De las entrevistas con más de cincuenta estudiantes hombres y mujeres (en igual número), encontramos que la conectividad ha sido uno de los factores críticos para mantener las clases, a pesar de las ayudas focalizadas que llegaron a ofrecer las universidades para que todos los estudiantes pudieran conectarse. Las cuarentenas y prohibiciones de reuniones han sido incumplidas por los estudiantes juntarse y compartir internet o equipos (laptop o Tablet). En Iquitos, los estudiantes debían rendir exámenes a horas cuando la probabilidad de caída de señal fuera menor, es decir, de madrugada. Asimismo, el principal medio de comunicación con los docentes ha sido la plataforma WhatsApp.
Los estudiantes de carreras que requieren prácticas han sufrido particularmente y esto no se restringe a especialidades como forestales sino, por ejemplo, a educación, y, por supuesto, a ciencias médicas. Todos lamentan la falta de intercambio con sus docentes en un entorno de aula.
Pero para las estudiantes mujeres, el balance horas de estudio-tareas del hogar ha sido complicado. El hecho de salir e ir a la universidad es un claro parteaguas: si no estás, no puedes materialmente llevar adelante tareas de cuidado.

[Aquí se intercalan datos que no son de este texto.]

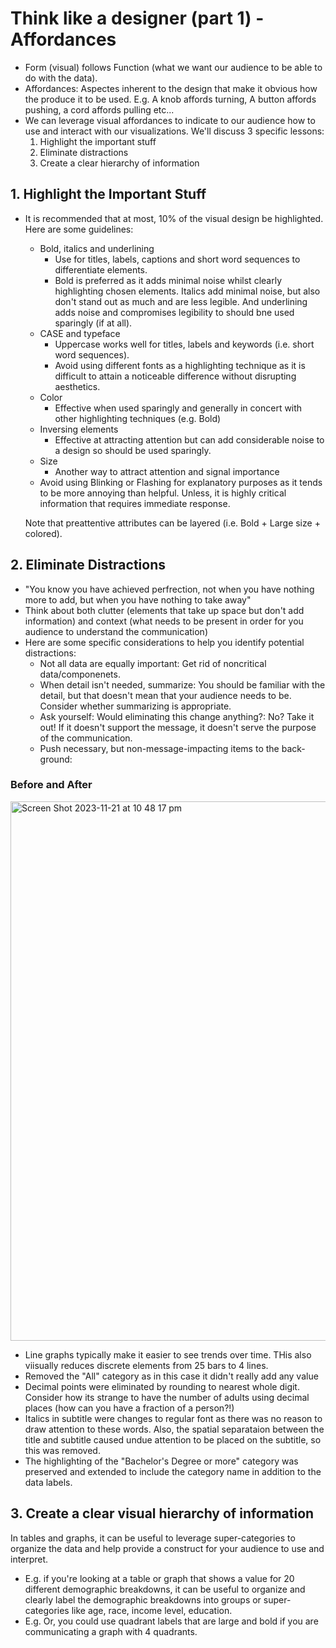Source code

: # Think like a designer (part 1) - Affordances
- Form (visual) follows Function (what we want our audience to be able to do with the data).
- Affordances: Aspectes inherent to the design that make it obvious how the produce it to be used. E.g. A knob affords turning, A button affords pushing, a cord affords pulling etc...
- We can leverage visual affordances to indicate to our audience how to use and interact with our visualizations. We'll discuss 3 specific lessons:
  1. Highlight the important stuff
  2. Eliminate distractions
  3. Create a clear hierarchy of information
 
## 1. Highlight the Important Stuff
- It is recommended that at most, 10% of the visual design be highlighted. Here are some guidelines:
  - Bold, italics and underlining
    - Use for titles, labels, captions and short word sequences to differentiate elements.
    - Bold is preferred as it adds minimal noise whilst clearly highlighting chosen elements. Italics add minimal noise, but also don't stand out as much and are less legible. And underlining adds noise and compromises legibility to should bne used sparingly (if at all).
  - CASE and typeface
    - Uppercase works well for titles, labels and keywords (i.e. short word sequences).
    - Avoid using different fonts as a highlighting technique as it is difficult to attain a noticeable difference without disrupting aesthetics.
  - Color
    - Effective when used sparingly and generally in concert with other highlighting techniques (e.g. Bold)
  - Inversing elements
    - Effective at attracting attention but can add considerable noise to a design so should be used sparingly.
  - Size
    - Another way to attract attention and signal importance
  - Avoid using Blinking or Flashing for explanatory purposes as it tends to be more annoying than helpful. Unless, it is highly critical information that requires immediate response.

  Note that preattentive attributes can be layered (i.e. Bold + Large size + colored).

## 2. Eliminate Distractions
- "You know you have achieved perfrection, not when you have nothing more to add, but when you have nothing to take away"
- Think about both clutter (elements that take up space but don't add information) and context (what needs to be present in order for you audience to understand the communication)
- Here are some specific considerations to help you identify potential distractions:
  - Not all data are equally important: Get rid of noncritical data/componenets.
  - When detail isn't needed, summarize: You should be familiar with the detail, but that doesn't mean that your audience needs to be. Consider whether summarizing is appropriate.
  - Ask yourself: Would eliminating this change anything?: No? Take it out! If it doesn't support the message, it doesn't serve the purpose of the communication.
  - Push necessary, but non-message-impacting items to the back-ground: 

### Before and After
<img width="863" alt="Screen Shot 2023-11-21 at 10 48 17 pm" src="https://github.com/alexlee2000/storytelling_with_data/assets/43845085/43b6e0a6-b5ac-43ed-8aa4-2d8ff1f137e3">

- Line graphs typically make it easier to see trends over time. THis also viisually reduces discrete elements from 25 bars to 4 lines.
- Removed the "All" category as in this case it didn't really add any value
- Decimal points were eliminated by rounding to nearest whole digit. Consider how its strange to have the number of adults using decimal places (how can you have a fraction of a person?!)
- Italics in subtitle were changes to regular font as there was no reason to draw attention to these words. Also, the spatial separataion between the title and subtitle caused undue attention to be placed on the subtitle, so this was removed.
- The highlighting of the "Bachelor's Degree or more" category was preserved and extended to include the category name in addition to the data labels.

## 3. Create a clear visual hierarchy of information
In tables and graphs, it can be useful to leverage super-categories to organize the data and help provide a construct for your audience to use and interpret. 
- E.g. if you're looking at a table or graph that shows a value for 20 different demographic breakdowns, it can be useful to organize and clearly label the demographic breakdowns into groups or super-categories like age, race, income level, education.
- E.g. Or, you could use quadrant labels that are large and bold if you are communicating a graph with 4 quadrants. 


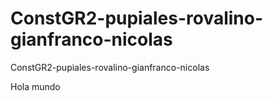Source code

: # ConstGR2-pupiales-rovalino-gianfranco-nicolas
ConstGR2-pupiales-rovalino-gianfranco-nicolas

Hola mundo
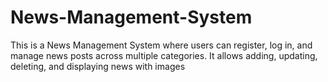 # News-Management-System
This is a News Management System where users can register, log in, and manage news posts across multiple categories. It allows adding, updating, deleting, and displaying news with images
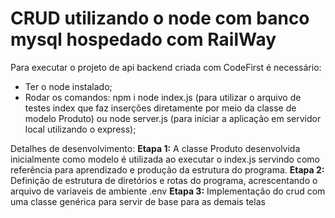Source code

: # CRUD utilizando o node com banco mysql hospedado com RailWay


Para executar o projeto de api backend criada com CodeFirst é necessário:
- Ter o node instalado;
- Rodar os comandos: 
    npm i
    node index.js (para utilizar o arquivo de testes index que faz inserções diretamente por meio da classe de modelo Produto)
    ou
    node server.js (para iniciar a aplicação em servidor local utilizando o express);


Detalhes de desenvolvimento:
**Etapa 1:**
A classe Produto desenvolvida inicialmente como modelo é utilizada ao executar o index.js servindo como referência para aprendizado e produção da estrutura do programa.
**Etapa 2:**
Definição de estrutura de diretórios e rotas do programa, acrescentando o arquivo de variaveis de ambiente .env
**Etapa 3:**
Implementação do crud com uma classe genérica para servir de base para as demais telas
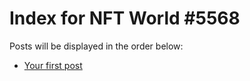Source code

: # Index for NFT World #5568
Posts will be displayed in the order below:

- [Your first post](./001-first.md)

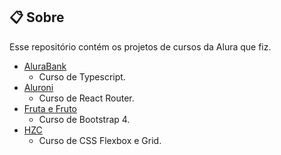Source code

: ## :clipboard: Sobre

Esse repositório contém os projetos de cursos da Alura que fiz.

- [AluraBank](https://github.com/gabrielcarloto/alurabank/)
  - Curso de Typescript.
- [Aluroni](/aluroni)
  - Curso de React Router.
- [Fruta e Fruto](/fruta-e-fruto)
  - Curso de Bootstrap 4.
- [HZC](/HZC)
  - Curso de CSS Flexbox e Grid.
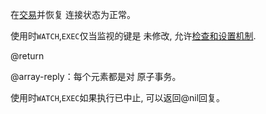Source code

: 在[交易][tt]并恢复
连接状态为正常。

[tt]: /topics/transactions

使用时`WATCH`,`EXEC`仅当监视的键是
未修改, 允许[检查和设置机制][ttc].

[ttc]: /topics/transactions#cas

@return

@array-reply：每个元素都是对
原子事务。

使用时`WATCH`,`EXEC`如果执行已中止, 可以返回@nil回复。
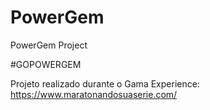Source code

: # PowerGem

PowerGem Project

#GOPOWERGEM

Projeto realizado durante o Gama Experience:
https://www.maratonandosuaserie.com/
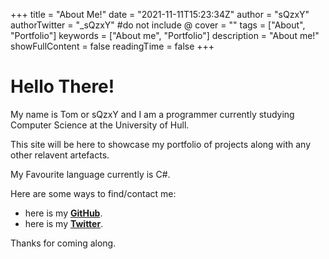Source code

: +++
title = "About Me!"
date = "2021-11-11T15:23:34Z"
author = "sQzxY"
authorTwitter = "_sQzxY" #do not include @
cover = ""
tags = ["About", "Portfolio"]
keywords = ["About me", "Portfolio"]
description = "About me!"
showFullContent = false
readingTime = false
+++

# Hello There!

My name is Tom or sQzxY and I am a programmer currently studying Computer Science at the University of Hull.

This site will be here to showcase my portfolio of projects along with any other relavent artefacts.

My Favourite language currently is C#.

Here are some ways to find/contact me:

- here is my [**GitHub**](https://github.com/sqz-xy).
- here is my [**Twitter**](https://twitter.com/_sqzxy).

Thanks for coming along.
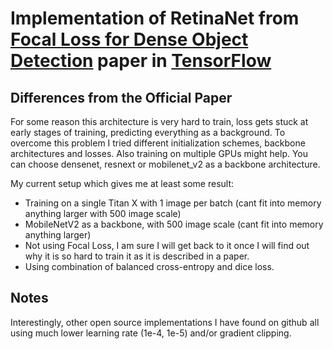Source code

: # Implementation of RetinaNet from [Focal Loss for Dense Object Detection](https://arxiv.org/abs/1708.02002) paper in [TensorFlow](https://www.tensorflow.org/)

## Differences from the Official Paper
For some reason this architecture is very hard to train, loss gets stuck at early stages of training, predicting everything as a background.
To overcome this problem I tried different initialization schemes, backbone architectures and losses. 
Also training on multiple GPUs might help.
You can choose densenet, resnext or mobilenet_v2 as a backbone architecture.


My current setup which gives me at least some result:
* Training on a single Titan X with 1 image per batch (cant fit into memory anything larger with 500 image scale)
* MobileNetV2 as a backbone, with 500 image scale (cant fit into memory anything larger)
* Not using Focal Loss, I am sure I will get back to it once I will find out why it is so hard to train it as it is described in a paper.
* Using combination of balanced cross-entropy and dice loss.

## Notes
Interestingly, other open source implementations I have found on github all using much lower learning rate (1e-4, 1e-5) and/or gradient clipping.
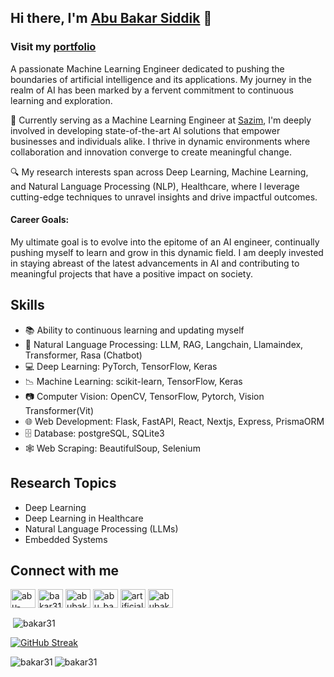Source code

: ## Hi there, I'm [Abu Bakar Siddik](https://abubakarsiddik.me/) 👋

### Visit my [portfolio](https://abubakarsiddik.me/)

A passionate Machine Learning Engineer dedicated to pushing the boundaries of artificial intelligence and its applications. My journey in the realm of AI has been marked by a fervent commitment to continuous learning and exploration. 

<!-- 🎓 Armed with a Bachelor's degree in Mechatronics Engineering, I've cultivated a versatile skill set that enables me to tackle complex challenges with precision and creativity. My journey in the realm of AI has been marked by a fervent commitment to continuous learning and exploration. -->

💼 Currently serving as a Machine Learning Engineer at [Sazim](https://sazim.io), I'm deeply involved in developing state-of-the-art AI solutions that empower businesses and individuals alike. I thrive in dynamic environments where collaboration and innovation converge to create meaningful change.

🔍 My research interests span across Deep Learning, Machine Learning, and Natural Language Processing (NLP), Healthcare, where I leverage cutting-edge techniques to unravel insights and drive impactful outcomes. 

#### Career Goals:

My ultimate goal is to evolve into the epitome of an AI engineer, continually pushing myself to learn and grow in this dynamic field. I am deeply invested in staying abreast of the latest advancements in AI and contributing to meaningful projects that have a positive impact on society.


<!-- ## Currently
- 📚 Learning "Advanced NLP concepts".
- 📚 Learning "Data Structure and Algorithms" & "MLOps".
- 📖 Reading "Deep Learning" by Ian Goodfellow to comprehend the essence of modern Deep Learning.
- 🏗 Implement Deep Learning algorithms and concepts from scratch for better understanding.
- 💻 Replicating famous Deep Learning papers to gain insight into state-of-the-art techniques and enhance my ability to understand and develop new architectures or ideas. -->

## Skills
- 📚 Ability to continuous learning and updating myself
- 📖 Natural Language Processing: LLM, RAG, Langchain, Llamaindex, Transformer, Rasa (Chatbot)
- 💻 Deep Learning: PyTorch, TensorFlow, Keras
- 📉 Machine Learning: scikit-learn, TensorFlow, Keras
- 📷 Computer Vision: OpenCV, TensorFlow, Pytorch, Vision Transformer(Vit)
- 🌐 Web Development: Flask, FastAPI, React, Nextjs, Express, PrismaORM
- 🗄 Database: postgreSQL, SQLite3
- 🕸 Web Scraping: BeautifulSoup, Selenium

## Research Topics
- Deep Learning
- Deep Learning in Healthcare
- Natural Language Processing (LLMs)
- Embedded Systems

## Connect with me
<p align="left">
<a href="https://linkedin.com/in/abu-bakar-siddik31" target="blank"><img align="center" src="https://raw.githubusercontent.com/rahuldkjain/github-profile-readme-generator/master/src/images/icons/Social/linked-in-alt.svg" alt="abu-bakar-siddik31" height="30" width="40" /></a>
<a href="https://kaggle.com/bakar31" target="blank"><img align="center" src="https://raw.githubusercontent.com/rahuldkjain/github-profile-readme-generator/master/src/images/icons/Social/kaggle.svg" alt="bakar31" height="30" width="40" /></a>
<a href="https://fb.com/abubakarsiddik031" target="blank"><img align="center" src="https://raw.githubusercontent.com/rahuldkjain/github-profile-readme-generator/master/src/images/icons/Social/facebook.svg" alt="abubakarsiddik031" height="30" width="40" /></a>
<a href="https://www.instagram.com/abu_bakar_siddik31/" target="blank"><img align="center" src="https://raw.githubusercontent.com/rahuldkjain/github-profile-readme-generator/master/src/images/icons/Social/instagram.svg" alt="abu_bakar_siddik31" height="30" width="40" /></a>
<a href="https://www.youtube.com/channel/UC6DxuIWVP8Ht1RfE5GlRfrQ" target="blank"><img align="center" src="https://raw.githubusercontent.com/rahuldkjain/github-profile-readme-generator/master/src/images/icons/Social/youtube.svg" alt="artificial neuron" height="30" width="40" /></a>
<a href="https://www.hackerrank.com/abubakarsiddik" target="blank"><img align="center" src="https://raw.githubusercontent.com/rahuldkjain/github-profile-readme-generator/master/src/images/icons/Social/hackerrank.svg" alt="abubakarsiddik" height="30" width="40" /></a>
</p>


<p>&nbsp;<img align="center" src="https://github-readme-stats.vercel.app/api?username=bakar31&show_icons=true&theme=dark&title_color=08a4d9&text_color=ffffff&locale=en" alt="bakar31" /></p>

[![GitHub Streak](https://github-readme-streak-stats.herokuapp.com?user=bakar31&theme=dark&date_format=M%20j%5B%2C%20Y%5D)](https://git.io/streak-stats)

<p><img align="left" src="https://github-readme-stats.vercel.app/api/top-langs?username=bakar31&show_icons=true&theme=dark&title_color=2b93d4&text_color=ededed&locale=en&layout=compact" alt="bakar31" /></p>

<p align="left"> <img src="https://komarev.com/ghpvc/?username=bakar31&label=Profile%20views&color=0e75b6&style=flat" alt="bakar31" /> </p>

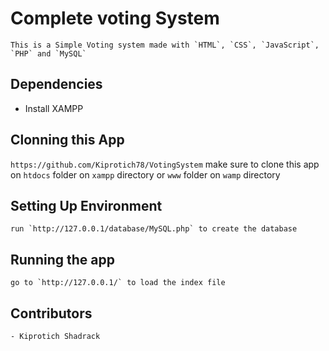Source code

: # Complete voting System
    This is a Simple Voting system made with `HTML`, `CSS`, `JavaScript`, `PHP` and `MySQL`

## Dependencies
   - Install XAMPP


## Clonning this App

`https://github.com/Kiprotich78/VotingSystem` make sure to clone this app on `htdocs` folder on `xampp` directory or `www` folder on `wamp` directory

## Setting Up Environment
    run `http://127.0.0.1/database/MySQL.php` to create the database


## Running the app
    go to `http://127.0.0.1/` to load the index file

## Contributors 
    - Kiprotich Shadrack
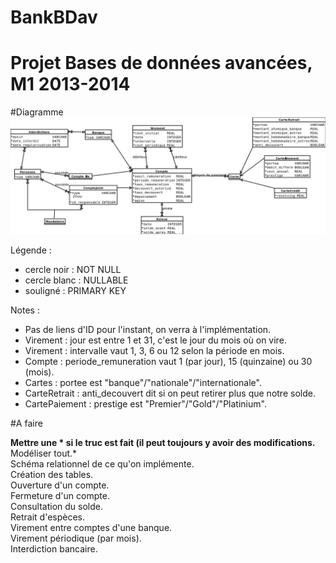 BankBDav
========

Projet Bases de données avancées, M1 2013-2014
===

#Diagramme
![diagramme Crow's foot](diagram.png)  

Légende : 
* cercle noir : NOT NULL
* cercle blanc : NULLABLE
* souligné : PRIMARY KEY

Notes : 
* Pas de liens d'ID pour l'instant, on verra à l'implémentation.
* Virement : jour est entre 1 et 31, c'est le jour du mois où on vire.
* Virement : intervalle vaut 1, 3, 6 ou 12 selon la période en mois.
* Compte : periode_remuneration vaut 1 (par jour), 15 (quinzaine) ou 30 (mois).
* Cartes : portee est "banque"/"nationale"/"internationale".
* CarteRetrait : anti_decouvert dit si on peut retirer plus que notre solde.
* CartePaiement : prestige est "Premier"/"Gold"/"Platinium".

#A faire

**Mettre une * si le truc est fait (il peut toujours y avoir des modifications.**  
Modéliser tout.*  
Schéma relationnel de ce qu'on implémente.  
Création des tables.  
Ouverture d'un compte.  
Fermeture d'un compte.  
Consultation du solde.  
Retrait d'espèces.  
Virement entre comptes d'une banque.  
Virement périodique (par mois).  
Interdiction bancaire.  

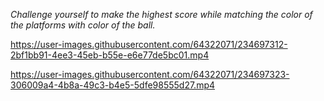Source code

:*Challenge yourself to make the highest score while matching the color of the platforms with color of the ball.*

https://user-images.githubusercontent.com/64322071/234697312-2bf1bb91-4ee3-45eb-b55e-e6e77de5bc01.mp4



https://user-images.githubusercontent.com/64322071/234697323-306009a4-4b8a-49c3-b4e5-5dfe98555d27.mp4

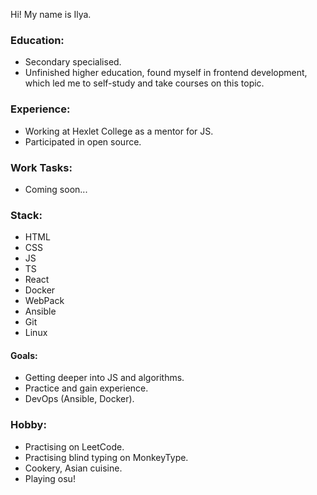 Hi! My name is Ilya. 

### Education:
- Secondary specialised.
- Unfinished higher education, found myself in frontend development, which led me to self-study and take courses on this topic.

### Experience:
- Working at Hexlet College as a mentor for JS.
- Participated in open source.

### Work Tasks:
- Coming soon...

### Stack:
- HTML
- CSS
- JS
- TS
- React
- Docker
- WebPack
- Ansible
- Git
- Linux

#### Goals:
- Getting deeper into JS and algorithms.
- Practice and gain experience.
- DevOps (Ansible, Docker).

### Hobby:
- Practising on LeetCode.
- Practising blind typing on MonkeyType.
- Cookery, Asian cuisine.
- Playing osu!
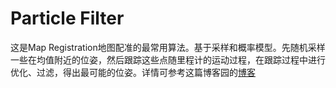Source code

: # Particle Filter

这是Map Registration地图配准的最常用算法。基于采样和概率模型。先随机采样一些在均值附近的位姿，然后跟踪这些点随里程计的运动过程，在跟踪过程中进行优化、过滤，得出最可能的位姿。详情可参考这篇博客园的[博客](http://www.cnblogs.com/sanmenyi/p/7091978.html)

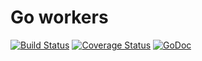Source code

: Go workers
================

[![Build Status](https://travis-ci.org/kihamo/go-workers.svg?branch=master)](https://travis-ci.org/kihamo/go-workers)
[![Coverage Status](https://coveralls.io/repos/github/kihamo/go-workers/badge.svg?branch=master)](https://coveralls.io/github/kihamo/go-workers?branch=master)
[![GoDoc](https://godoc.org/github.com/kihamo/go-workers?status.svg)](https://godoc.org/github.com/kihamo/go-workers)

Ocurre todo lo contrario cuando estás en casa: si estás, deja lo que estás haciendo para ayudar o hacerte responsable. Otro de los aspectos críticos para las mujeres ha sido la percepción de incomodidad al tener que interactuar con algunos docentes a través de sus redes sociales personales.
Por lo menos dos agendas de políticas públicas surgen en este punto. La primera tiene que ver con priorizar la mejora de la conectividad acompañadas de mejoras en la alfabetización digital. La segunda con diseñar mecanismos para recuperar aprendizajes. Ambas agendas tienen que estar acompañadas de un enfoque transversal que reconozca las diferencias en las oportunidades entre hombres y mujeres para acceder a una educación a distancia de calidad.